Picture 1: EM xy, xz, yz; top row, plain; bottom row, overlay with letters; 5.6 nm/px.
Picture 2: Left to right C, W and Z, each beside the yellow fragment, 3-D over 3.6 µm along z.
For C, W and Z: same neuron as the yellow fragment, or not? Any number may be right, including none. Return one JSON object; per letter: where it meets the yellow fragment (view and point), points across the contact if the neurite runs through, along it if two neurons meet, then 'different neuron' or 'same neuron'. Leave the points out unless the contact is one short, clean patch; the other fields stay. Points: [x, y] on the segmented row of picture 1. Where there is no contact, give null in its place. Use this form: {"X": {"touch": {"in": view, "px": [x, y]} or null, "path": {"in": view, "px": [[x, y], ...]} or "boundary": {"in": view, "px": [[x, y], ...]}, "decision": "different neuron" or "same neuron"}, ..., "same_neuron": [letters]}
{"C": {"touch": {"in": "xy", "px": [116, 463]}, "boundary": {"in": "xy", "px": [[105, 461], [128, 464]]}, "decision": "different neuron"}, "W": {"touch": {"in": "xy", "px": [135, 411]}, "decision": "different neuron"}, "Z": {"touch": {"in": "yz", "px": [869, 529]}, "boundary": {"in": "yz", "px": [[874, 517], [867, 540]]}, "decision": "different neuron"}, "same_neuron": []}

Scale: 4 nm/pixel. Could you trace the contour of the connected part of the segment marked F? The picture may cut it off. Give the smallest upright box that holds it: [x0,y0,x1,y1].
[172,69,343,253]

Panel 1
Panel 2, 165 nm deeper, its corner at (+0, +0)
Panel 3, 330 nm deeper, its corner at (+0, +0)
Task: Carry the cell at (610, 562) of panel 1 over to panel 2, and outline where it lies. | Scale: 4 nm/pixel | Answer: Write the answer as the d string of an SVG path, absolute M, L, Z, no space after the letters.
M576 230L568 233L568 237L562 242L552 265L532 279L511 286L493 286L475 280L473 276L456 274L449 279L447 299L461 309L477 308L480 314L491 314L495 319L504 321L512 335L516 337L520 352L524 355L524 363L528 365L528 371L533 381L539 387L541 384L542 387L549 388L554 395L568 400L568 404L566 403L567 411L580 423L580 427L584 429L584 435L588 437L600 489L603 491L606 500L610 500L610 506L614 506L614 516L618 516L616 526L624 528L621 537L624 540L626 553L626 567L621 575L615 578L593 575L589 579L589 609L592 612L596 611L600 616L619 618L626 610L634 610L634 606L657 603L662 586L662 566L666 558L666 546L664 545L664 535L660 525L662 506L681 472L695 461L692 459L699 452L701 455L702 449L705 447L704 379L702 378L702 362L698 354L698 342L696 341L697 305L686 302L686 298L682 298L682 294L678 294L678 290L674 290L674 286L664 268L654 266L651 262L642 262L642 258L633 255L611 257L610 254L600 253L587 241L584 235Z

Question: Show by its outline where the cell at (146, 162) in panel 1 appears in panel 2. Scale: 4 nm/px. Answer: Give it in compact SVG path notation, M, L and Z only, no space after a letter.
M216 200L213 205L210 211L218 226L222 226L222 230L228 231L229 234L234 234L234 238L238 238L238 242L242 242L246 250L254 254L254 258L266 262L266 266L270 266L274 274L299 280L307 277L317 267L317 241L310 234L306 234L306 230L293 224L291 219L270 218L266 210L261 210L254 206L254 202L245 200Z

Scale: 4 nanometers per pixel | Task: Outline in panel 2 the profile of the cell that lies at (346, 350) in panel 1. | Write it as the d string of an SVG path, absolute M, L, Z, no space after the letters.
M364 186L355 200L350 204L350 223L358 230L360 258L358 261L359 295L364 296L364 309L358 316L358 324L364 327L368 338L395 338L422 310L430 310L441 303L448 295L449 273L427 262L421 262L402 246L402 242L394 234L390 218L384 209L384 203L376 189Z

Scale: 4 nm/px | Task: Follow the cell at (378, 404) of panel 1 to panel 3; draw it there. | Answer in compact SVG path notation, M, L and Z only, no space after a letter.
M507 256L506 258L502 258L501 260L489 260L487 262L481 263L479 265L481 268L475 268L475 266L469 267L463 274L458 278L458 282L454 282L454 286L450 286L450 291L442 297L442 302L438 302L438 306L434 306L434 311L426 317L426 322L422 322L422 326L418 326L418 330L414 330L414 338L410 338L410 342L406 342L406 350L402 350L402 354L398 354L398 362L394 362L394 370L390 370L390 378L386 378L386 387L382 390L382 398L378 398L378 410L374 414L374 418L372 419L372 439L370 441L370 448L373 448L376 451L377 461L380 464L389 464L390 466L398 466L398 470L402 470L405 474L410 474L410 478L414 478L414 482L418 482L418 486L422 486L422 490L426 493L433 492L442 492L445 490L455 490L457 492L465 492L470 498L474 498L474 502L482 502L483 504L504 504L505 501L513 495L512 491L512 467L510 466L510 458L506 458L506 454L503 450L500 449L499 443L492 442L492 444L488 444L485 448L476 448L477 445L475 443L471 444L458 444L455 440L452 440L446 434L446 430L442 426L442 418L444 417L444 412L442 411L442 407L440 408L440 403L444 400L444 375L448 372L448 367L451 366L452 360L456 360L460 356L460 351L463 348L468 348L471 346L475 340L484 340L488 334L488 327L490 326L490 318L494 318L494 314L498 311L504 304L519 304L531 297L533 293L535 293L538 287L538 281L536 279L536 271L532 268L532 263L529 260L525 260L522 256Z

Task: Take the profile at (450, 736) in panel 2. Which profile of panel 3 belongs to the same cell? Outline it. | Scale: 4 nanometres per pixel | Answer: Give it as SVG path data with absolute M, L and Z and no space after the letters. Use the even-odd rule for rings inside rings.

Your task:
Search the preceding listing for "deeper", then copy every line that holds it.

Task solution:
Panel 2, 165 nm deeper, its corner at (+0, +0)
Panel 3, 330 nm deeper, its corner at (+0, +0)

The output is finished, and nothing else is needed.